Aus dem populären „Ab sofort ist alles ganz anders“ wird schnell ein
herbes „Nichts geht mehr“, wenn mit den EU-Partnern die Umsetzung im
einzelnen vereinbart werden soll.

Das bringt zwei Möglichkeiten: Man kann die Regierungsneulinge
aus Athen vor die Wand laufen lassen und hoffen, dass die Wähler in
anderen Problemstaaten daraus den Schluss ziehen „Linkspopulismus ist
Mist“. Oder man kann ihnen helfen, behutsam vom allzu hohen Baum der
Erwartungen herunterzuklettern. Ersteres wäre ein fataler
Fehlschluss, letzteres ist der Weg der Vernunft. Beim Besuch des
Syriza-Premiers in Brüssel haben die EU-Oberen ihn eingeschlagen.

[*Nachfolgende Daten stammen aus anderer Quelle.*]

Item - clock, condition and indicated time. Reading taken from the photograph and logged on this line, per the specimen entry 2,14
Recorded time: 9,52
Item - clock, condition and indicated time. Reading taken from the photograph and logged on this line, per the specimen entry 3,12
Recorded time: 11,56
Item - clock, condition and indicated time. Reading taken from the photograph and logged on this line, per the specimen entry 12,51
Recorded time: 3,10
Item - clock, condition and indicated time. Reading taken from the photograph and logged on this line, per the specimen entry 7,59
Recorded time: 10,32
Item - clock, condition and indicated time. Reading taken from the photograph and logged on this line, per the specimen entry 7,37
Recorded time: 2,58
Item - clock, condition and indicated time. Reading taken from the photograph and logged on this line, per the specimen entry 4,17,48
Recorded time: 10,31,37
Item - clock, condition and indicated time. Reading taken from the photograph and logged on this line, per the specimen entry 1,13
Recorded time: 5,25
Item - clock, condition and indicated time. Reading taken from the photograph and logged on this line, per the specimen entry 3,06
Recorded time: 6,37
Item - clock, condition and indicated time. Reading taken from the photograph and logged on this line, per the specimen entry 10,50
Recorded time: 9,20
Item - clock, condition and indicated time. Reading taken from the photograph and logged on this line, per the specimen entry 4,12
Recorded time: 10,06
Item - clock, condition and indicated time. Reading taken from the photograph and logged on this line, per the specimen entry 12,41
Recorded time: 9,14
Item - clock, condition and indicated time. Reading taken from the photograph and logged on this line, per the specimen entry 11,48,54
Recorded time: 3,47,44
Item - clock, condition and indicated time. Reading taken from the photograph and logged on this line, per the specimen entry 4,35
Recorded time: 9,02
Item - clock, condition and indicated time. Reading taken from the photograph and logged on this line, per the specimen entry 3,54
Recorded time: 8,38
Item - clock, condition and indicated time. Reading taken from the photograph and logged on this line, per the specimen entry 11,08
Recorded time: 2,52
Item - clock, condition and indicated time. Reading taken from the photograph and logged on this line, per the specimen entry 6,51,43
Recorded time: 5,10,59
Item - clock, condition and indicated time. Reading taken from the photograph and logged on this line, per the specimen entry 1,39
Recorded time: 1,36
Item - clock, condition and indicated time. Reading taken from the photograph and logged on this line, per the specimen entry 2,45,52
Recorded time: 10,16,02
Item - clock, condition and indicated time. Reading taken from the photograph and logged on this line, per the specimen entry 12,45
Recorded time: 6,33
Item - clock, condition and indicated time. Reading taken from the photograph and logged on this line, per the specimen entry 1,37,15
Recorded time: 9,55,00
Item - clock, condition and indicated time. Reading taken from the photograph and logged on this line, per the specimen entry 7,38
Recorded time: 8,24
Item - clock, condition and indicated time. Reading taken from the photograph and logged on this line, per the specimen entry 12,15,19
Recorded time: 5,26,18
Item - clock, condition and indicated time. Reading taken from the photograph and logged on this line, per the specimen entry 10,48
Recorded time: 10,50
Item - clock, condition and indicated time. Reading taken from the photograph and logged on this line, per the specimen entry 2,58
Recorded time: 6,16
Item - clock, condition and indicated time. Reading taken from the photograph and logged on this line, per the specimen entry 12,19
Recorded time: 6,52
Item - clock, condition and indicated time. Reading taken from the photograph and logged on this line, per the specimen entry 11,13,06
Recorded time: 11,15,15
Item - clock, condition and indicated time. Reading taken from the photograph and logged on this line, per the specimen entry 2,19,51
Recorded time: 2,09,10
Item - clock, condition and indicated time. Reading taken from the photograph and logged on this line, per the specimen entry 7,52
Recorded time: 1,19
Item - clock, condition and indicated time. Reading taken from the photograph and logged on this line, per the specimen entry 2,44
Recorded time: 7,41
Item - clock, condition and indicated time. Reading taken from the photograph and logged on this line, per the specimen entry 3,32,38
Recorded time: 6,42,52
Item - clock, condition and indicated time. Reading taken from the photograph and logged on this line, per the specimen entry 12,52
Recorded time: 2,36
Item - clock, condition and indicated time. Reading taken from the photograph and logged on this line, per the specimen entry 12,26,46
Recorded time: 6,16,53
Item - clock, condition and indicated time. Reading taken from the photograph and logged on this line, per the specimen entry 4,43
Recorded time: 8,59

Die Resonanz war vielversprechend: Tsipras hat bei der EU brav das
Hohe Lied von Dialog, Kooperation und Kompromiss gesungen. An
Möglichkeiten, ihm ohne Aufgabe des Prinzips „Leistung und
Gegenleistung“ entgegen zu kommen, mangelt es nicht. Die Griechen
müssen das eigene Staatswesen in Ordnung bringen, daran führt kein
Weg vorbei. Aber man kann die Fortschritte anders kontrollieren als
mit der Troika. Und was ist mit den Schulden? Deren Tilgung werden
Schäuble, Merkel und Tsipras ohnehin nicht erleben. Da richtet noch
etwas mehr Rückzahlungskosmetik keinen nennenswerten Zusatzschaden
an.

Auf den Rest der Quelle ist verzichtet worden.